• **Problem requirements**: Convert the data below into a JSON list of strings, with one string for each line and blank lines left out.

Source records
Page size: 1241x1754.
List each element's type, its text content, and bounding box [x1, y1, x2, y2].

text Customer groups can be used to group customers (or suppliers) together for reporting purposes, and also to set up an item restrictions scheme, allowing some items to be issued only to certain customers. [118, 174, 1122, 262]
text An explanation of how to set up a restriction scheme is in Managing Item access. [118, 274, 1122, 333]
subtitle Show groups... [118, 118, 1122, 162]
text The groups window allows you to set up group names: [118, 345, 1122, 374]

• **Written response**:
[
  "Page size: 1241x1754.",
  "List each element's type, its text content, and bounding box [x1, y1, x2, y2].",
  "text Customer groups can be used to group customers (or suppliers) together for reporting purposes, and also to set up an item restrictions scheme, allowing some items to be issued only to certain customers. [118, 174, 1122, 262]",
  "text An explanation of how to set up a restriction scheme is in Managing Item access. [118, 274, 1122, 333]",
  "subtitle Show groups... [118, 118, 1122, 162]",
  "text The groups window allows you to set up group names: [118, 345, 1122, 374]"
]